REPUBLIKA.CO.ID, JAKARTA -- Orang tua yang memiliki bayi laki-laki ada baiknya berpikir ulang ketika membiarkan buah hatinya terpapar layar. Sebuah penelitian terbaru mengungkap keterkaitan antara jam menatap layar alias akses menyimak televisi dan gawai dengan gangguan spektrum autisme.
Gangguan spektrum autisme adalah gangguan perkembangan berupa kesulitan dalam komunikasi sosial. Perilaku, minat, serta aktivitas pengidapnya cenderung terbatas dan memiliki pola yang repetitif.
Para ahli dari University of Yamanashi, Jepang, menggagas penelitian mengenai relasi screentime anak dan autisme. Ditemukan bahwa bayi laki-laki yang terpapar layar dua hingga empat jam sehari punya risiko 3,5 kali lebih besar mengidap autisme pada usia tiga tahun, apabila dibandingkan dengan bayi laki-laki yang tidak menonton TV.

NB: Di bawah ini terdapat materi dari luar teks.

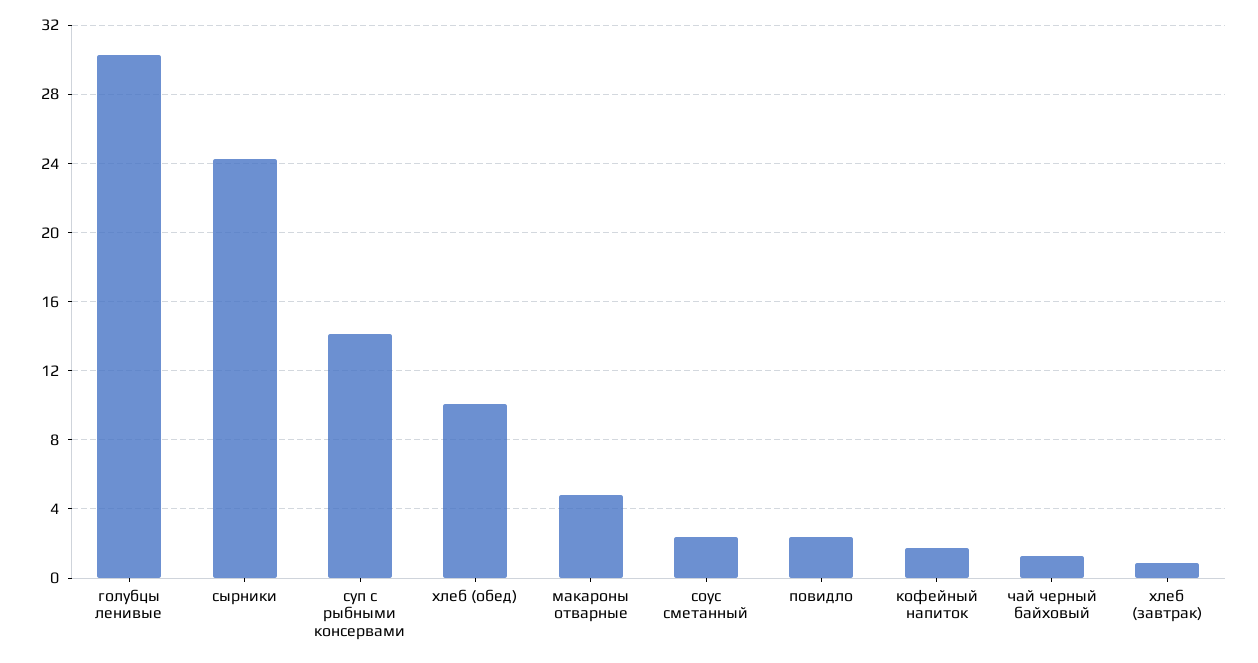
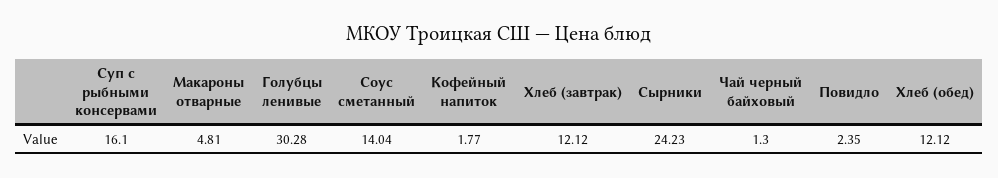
  {
    "голубцы ленивые": 30.28,
    "сырники": 24.23,
-   "суп с рыбными консервами": 14,
+   "суп с рыбными консервами": 16.1,
-   "хлеб (обед)": 10,
+   "хлеб (обед)": 12.12,
    "макароны отварные": 4.81,
-   "соус сметанный": 2.5,
+   "соус сметанный": 14.04,
    "повидло": 2.35,
    "кофейный напиток": 1.77,
    "чай черный байховый": 1.3,
-   "хлеб (завтрак)": 1
+   "хлеб (завтрак)": 12.12
  }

Risiko autisme meningkat seiring semakin banyak waktu yang dihabiskan bayi untuk menatap layar. Anak laki-laki yang menonton TV kurang dari satu jam per hari pada usia satu tahun, 1,38 kali lebih berisiko didiagnosis autisme dua tahun berikutnya. Itu jika dibandingkan dengan anak yang tidak menonton TV sama sekali.
Sementara, risiko meningkat menjadi 2,16 kali lebih tinggi pada anak laki-laki berusia satu tahun yang menonton TV satu hingga dua jam per hari. Risiko melonjak menjadi 3,48 kali lebih tinggi di antara bayi laki-laki yang menonton dua hingga empat jam setiap hari.
Sementara, bayi laki-laki yang terpapar layar lebih dari empat jam per hari 3,02 kali lebih mungkin didiagnosis autisme dibandingkan mereka yang tidak menonton TV. Temuan tersebut menjadi peringatan bagi orang tua, terlebih di tengah pandemi Covid-19 yang memicu perubahan cepat dalam gaya hidup.
Waktu anak terpapar layar diketahui meningkat selama pandemi Covid-19 secara global. Dari hasil studi, para orang tua dari 84 ribu ditanyai berapa lama waktu rata-rata anak menonton TV atau DVD pada usia satu tahun. Tim periset juga bertanya kepada orang tua mengenai diagnosis autisme pada anak.